Uri: Yeah, I had a software company for about 10 years. So I had no expertise in this space, but I think what's been fascinating is, I'm looking at something as “How would you build this as a software product?” She’s looking at from a fashion designer, and I think we've been able to combine those two to have a very unique approach in the world.
Ryssdal: Who's the competition for you guys, Uri?
Uri: I mean, look, it's a lifestyle brand, but predominant amount of our business is done in the handbag category. We offer handbags between, you know $200 and $500, so it's really those other lifestyle brands that are kind of in that space.
Ryssdal: What's it like out there right now, Rebecca, for higher-end retail like yourselves? I mean, you all did OK during the recession and the financial crisis. How are you doing now?
Rebecca: I think we're doing pretty good. I mean, I think what we're witnessing is something I talk about, you know, when the music industry went through its upheaval in 2008, 2009, I think, you know, that conversation is happening in fashion. But I think for us, the key is the tighter the connection we have in our consumer and the more we make traditional brick-and-mortar retail about experiences, can she come away with something other than the product she bought?
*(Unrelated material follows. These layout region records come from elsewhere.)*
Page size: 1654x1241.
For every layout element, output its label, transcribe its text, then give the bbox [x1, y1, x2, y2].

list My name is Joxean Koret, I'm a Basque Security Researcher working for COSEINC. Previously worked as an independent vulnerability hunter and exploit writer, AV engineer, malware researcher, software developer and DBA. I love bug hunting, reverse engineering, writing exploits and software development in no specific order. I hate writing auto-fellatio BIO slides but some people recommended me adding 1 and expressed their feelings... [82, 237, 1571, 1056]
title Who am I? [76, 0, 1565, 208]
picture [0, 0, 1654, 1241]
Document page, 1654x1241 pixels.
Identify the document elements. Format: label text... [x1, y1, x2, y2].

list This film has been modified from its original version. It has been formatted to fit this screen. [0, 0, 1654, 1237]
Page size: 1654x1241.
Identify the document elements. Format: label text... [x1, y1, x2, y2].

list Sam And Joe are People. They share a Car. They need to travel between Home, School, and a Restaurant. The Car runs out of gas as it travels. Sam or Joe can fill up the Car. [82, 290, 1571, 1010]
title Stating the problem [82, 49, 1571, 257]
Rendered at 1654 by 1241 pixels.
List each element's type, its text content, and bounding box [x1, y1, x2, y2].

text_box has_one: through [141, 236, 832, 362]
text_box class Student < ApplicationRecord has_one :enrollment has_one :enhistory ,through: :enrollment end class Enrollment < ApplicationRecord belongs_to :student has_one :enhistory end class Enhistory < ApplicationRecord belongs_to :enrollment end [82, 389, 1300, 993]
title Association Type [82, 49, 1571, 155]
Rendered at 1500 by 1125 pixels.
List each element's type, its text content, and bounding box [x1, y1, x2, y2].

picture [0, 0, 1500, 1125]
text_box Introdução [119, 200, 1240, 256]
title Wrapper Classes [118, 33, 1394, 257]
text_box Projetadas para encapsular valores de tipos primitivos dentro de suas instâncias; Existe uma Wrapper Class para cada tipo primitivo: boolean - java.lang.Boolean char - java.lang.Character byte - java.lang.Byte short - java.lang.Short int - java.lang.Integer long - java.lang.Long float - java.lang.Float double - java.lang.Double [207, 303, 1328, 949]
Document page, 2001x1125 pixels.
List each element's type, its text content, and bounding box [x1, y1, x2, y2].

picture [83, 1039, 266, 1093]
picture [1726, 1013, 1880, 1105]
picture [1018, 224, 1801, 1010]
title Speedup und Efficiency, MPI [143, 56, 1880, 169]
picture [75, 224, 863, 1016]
Uri: Yeah, I think for us, on the business side, we're very focused on who we sell to, making sure that we're at the top-tier partners, making sure that, you know, we're selling as much full price as we can and really supporting those that do. What's great is, you know, we have the largest brand in a fashion with a female designer who's a millennial. And what we're finding is that customers really responding to Rebecca as a lifestyle brand, so we have huge growth in footwear and in clothing and in other accessories categories. And so we're very optimistic about the future and Rebecca's continued relationship with the customer.
Ryssdal: Rebecca, since your brother mentioned it probably half a dozen times in the last 45 seconds, you're it. You're the brand.
Rebecca: Well, I never like to look at it that way because I think one could get quite a big head. I think we still very much have an entrepreneurial spirit. So I think it's always about how can we reach more consumers. How can I tighten the relationship with my customer? How can I inspire to be more fearless, just in life? You know, I think there's lots of conversations that exist right now about, you know, women entrepreneurs and breaking the glass ceiling. And it never occurred to me when I started off, "I'm a woman designer," right? I was just a designer. But now I have a duty to inspire more women to reach higher and achieve their goals and really shatter that glass ceiling. So that's, you know, something else that keeps me grounded and excited.